[Action item]
Turn the lines of the listing below into a numbered list, starting at the line with "left ankle: (98, 347, 7)" and ending at the line with "left knee: (173, 636, -32)", both included, and leave out any blank lines.
*** Opening Data shown ***
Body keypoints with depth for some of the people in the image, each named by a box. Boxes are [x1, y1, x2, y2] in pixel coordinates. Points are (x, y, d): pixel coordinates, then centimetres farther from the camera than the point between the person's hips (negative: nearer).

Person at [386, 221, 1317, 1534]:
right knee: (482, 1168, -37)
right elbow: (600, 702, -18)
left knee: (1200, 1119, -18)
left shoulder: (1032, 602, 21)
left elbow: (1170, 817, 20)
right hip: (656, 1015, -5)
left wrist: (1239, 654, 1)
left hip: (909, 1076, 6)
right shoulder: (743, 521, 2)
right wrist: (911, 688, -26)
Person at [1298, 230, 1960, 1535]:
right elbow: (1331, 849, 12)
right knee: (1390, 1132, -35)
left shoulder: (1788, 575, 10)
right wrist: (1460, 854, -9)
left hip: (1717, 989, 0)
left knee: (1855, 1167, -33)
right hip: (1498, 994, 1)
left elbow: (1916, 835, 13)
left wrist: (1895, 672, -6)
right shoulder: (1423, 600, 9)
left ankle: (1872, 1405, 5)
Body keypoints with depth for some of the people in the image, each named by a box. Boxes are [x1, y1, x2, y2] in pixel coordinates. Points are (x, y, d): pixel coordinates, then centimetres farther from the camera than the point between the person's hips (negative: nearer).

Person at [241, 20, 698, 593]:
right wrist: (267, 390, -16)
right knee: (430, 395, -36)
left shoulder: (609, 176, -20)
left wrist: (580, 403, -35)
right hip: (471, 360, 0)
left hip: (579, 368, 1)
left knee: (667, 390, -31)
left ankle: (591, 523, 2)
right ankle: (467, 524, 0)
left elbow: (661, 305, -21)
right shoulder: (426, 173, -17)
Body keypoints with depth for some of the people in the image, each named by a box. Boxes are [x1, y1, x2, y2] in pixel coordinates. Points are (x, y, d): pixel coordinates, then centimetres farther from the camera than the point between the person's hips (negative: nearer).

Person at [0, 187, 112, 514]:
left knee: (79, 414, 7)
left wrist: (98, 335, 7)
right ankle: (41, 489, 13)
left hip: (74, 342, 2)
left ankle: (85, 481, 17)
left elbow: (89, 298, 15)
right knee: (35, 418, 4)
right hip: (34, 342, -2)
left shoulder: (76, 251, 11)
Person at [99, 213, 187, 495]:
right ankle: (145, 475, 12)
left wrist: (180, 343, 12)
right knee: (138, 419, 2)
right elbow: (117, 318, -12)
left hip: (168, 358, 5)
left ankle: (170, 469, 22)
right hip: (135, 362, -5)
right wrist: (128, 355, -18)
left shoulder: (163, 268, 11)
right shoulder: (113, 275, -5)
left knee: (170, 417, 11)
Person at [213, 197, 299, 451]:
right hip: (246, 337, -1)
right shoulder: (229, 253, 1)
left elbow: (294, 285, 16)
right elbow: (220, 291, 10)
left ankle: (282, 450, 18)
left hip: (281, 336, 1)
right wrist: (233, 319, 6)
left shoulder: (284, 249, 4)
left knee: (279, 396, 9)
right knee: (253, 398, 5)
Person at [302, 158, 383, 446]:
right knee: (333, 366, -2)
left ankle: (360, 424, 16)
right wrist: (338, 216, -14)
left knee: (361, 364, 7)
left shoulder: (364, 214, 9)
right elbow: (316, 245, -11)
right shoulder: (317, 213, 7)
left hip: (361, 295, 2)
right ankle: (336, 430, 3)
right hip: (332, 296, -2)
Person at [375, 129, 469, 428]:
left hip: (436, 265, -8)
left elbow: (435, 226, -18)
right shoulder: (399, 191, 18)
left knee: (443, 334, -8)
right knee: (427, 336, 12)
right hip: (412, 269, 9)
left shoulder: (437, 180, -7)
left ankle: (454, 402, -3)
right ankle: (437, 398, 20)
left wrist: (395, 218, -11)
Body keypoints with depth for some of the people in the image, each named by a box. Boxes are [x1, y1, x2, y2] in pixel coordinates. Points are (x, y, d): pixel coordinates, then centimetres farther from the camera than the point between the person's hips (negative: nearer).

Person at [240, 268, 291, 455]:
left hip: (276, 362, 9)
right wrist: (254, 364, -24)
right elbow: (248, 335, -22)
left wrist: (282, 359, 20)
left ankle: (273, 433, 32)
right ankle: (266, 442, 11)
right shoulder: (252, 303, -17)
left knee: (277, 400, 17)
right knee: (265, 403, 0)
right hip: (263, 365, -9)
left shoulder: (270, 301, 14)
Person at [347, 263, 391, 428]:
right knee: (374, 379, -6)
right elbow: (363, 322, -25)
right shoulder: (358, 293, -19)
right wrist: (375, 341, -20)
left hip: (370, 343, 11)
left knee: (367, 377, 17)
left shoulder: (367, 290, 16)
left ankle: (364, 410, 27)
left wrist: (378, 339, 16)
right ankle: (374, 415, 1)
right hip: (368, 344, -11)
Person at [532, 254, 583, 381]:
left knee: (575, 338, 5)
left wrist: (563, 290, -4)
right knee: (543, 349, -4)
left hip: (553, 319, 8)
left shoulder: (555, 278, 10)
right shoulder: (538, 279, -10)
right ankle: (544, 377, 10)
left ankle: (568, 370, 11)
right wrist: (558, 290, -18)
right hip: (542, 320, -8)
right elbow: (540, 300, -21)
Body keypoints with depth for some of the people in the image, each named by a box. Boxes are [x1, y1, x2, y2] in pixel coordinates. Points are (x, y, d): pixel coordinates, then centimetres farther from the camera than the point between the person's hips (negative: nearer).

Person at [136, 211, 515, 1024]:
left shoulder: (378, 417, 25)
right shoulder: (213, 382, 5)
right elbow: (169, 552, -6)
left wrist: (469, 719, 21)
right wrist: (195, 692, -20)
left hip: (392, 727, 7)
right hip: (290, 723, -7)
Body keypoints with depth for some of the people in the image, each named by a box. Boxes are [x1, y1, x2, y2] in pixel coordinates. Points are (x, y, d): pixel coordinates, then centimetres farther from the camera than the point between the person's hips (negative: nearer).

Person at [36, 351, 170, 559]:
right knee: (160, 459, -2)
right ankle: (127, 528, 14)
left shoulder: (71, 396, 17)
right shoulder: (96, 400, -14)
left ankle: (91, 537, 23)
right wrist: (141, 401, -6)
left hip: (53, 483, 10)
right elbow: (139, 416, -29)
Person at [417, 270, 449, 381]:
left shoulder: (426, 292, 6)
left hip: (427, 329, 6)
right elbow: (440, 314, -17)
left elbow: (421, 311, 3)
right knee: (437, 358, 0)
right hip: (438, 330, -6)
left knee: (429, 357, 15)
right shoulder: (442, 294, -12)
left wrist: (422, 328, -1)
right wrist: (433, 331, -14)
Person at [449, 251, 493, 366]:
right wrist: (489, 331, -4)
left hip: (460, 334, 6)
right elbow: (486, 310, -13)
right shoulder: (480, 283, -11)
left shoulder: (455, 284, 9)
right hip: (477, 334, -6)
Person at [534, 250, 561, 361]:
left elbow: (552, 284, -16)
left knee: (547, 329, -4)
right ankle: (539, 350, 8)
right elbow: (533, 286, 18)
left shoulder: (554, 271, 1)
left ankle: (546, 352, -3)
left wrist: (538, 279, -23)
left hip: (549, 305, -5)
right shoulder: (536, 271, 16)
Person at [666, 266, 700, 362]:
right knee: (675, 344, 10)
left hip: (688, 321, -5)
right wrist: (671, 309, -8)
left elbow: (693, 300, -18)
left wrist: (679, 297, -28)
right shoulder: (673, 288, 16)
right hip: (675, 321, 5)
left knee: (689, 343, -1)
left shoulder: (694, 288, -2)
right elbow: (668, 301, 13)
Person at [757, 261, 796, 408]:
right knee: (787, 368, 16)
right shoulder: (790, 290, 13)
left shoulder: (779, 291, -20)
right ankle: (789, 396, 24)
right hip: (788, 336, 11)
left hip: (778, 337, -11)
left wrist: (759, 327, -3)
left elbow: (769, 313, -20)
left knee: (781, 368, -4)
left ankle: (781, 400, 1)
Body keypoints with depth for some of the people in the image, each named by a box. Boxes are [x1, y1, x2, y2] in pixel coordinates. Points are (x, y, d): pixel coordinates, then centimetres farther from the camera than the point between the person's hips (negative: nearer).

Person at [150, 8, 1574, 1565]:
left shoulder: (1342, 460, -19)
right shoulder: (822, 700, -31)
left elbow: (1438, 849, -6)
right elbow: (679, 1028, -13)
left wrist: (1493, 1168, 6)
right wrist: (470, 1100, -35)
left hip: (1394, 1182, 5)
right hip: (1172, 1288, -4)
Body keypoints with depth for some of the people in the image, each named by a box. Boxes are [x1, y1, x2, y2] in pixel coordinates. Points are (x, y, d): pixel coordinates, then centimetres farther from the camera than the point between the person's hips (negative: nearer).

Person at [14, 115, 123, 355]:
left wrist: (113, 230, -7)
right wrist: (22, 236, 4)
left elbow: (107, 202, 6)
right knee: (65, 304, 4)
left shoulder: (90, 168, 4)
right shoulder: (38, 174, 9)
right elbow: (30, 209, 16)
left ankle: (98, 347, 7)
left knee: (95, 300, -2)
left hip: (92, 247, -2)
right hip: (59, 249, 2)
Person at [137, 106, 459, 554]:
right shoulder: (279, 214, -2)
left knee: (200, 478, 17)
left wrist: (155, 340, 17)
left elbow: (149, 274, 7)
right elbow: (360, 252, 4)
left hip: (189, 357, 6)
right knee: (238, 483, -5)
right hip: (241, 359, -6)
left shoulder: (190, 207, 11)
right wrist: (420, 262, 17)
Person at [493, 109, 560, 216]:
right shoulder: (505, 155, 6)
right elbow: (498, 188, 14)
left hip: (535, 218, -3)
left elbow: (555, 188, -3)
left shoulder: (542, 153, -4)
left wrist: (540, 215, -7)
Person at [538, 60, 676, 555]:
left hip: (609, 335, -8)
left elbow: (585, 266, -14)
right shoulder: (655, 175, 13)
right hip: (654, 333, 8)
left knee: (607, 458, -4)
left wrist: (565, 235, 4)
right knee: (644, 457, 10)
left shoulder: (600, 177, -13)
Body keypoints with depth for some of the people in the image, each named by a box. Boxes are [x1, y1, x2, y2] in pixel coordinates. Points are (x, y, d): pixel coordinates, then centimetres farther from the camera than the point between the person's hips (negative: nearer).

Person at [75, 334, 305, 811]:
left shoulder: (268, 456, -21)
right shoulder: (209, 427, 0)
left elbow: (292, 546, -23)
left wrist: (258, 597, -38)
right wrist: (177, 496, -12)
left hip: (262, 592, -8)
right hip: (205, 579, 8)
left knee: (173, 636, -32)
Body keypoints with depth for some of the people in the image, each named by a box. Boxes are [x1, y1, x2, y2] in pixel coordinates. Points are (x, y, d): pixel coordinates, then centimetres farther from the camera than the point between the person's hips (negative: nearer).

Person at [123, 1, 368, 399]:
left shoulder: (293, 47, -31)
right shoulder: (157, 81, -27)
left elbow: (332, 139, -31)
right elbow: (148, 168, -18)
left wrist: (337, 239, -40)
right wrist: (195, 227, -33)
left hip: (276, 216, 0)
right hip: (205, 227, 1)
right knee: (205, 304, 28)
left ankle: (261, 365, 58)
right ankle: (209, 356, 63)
*** Closing Data shown ***
[Exercise output]
1. left ankle: (98, 347, 7)
2. left knee: (95, 300, -2)
3. left hip: (92, 247, -2)
4. right hip: (59, 249, 2)
5. Person at [137, 106, 459, 554]:
6. right shoulder: (279, 214, -2)
7. left knee: (200, 478, 17)
8. left wrist: (155, 340, 17)
9. left elbow: (149, 274, 7)
10. right elbow: (360, 252, 4)
11. left hip: (189, 357, 6)
12. right knee: (238, 483, -5)
13. right hip: (241, 359, -6)
14. left shoulder: (190, 207, 11)
15. right wrist: (420, 262, 17)
16. Person at [493, 109, 560, 216]:
17. right shoulder: (505, 155, 6)
18. right elbow: (498, 188, 14)
19. left hip: (535, 218, -3)
20. left elbow: (555, 188, -3)
21. left shoulder: (542, 153, -4)
22. left wrist: (540, 215, -7)
23. Person at [538, 60, 676, 555]:
24. left hip: (609, 335, -8)
25. left elbow: (585, 266, -14)
26. right shoulder: (655, 175, 13)
27. right hip: (654, 333, 8)
28. left knee: (607, 458, -4)
29. left wrist: (565, 235, 4)
30. right knee: (644, 457, 10)
31. left shoulder: (600, 177, -13)
32. Body keypoints with depth for some of the people in the image, each named by a box. Boxes are [x1, y1, x2, y2] in pixel coordinates. Points are (x, y, d): pixel coordinates, then centimetres farther from the camera than the point between the person's hips (negative: nearer).
33. Person at [75, 334, 305, 811]:
34. left shoulder: (268, 456, -21)
35. right shoulder: (209, 427, 0)
36. left elbow: (292, 546, -23)
37. left wrist: (258, 597, -38)
38. right wrist: (177, 496, -12)
39. left hip: (262, 592, -8)
40. right hip: (205, 579, 8)
41. left knee: (173, 636, -32)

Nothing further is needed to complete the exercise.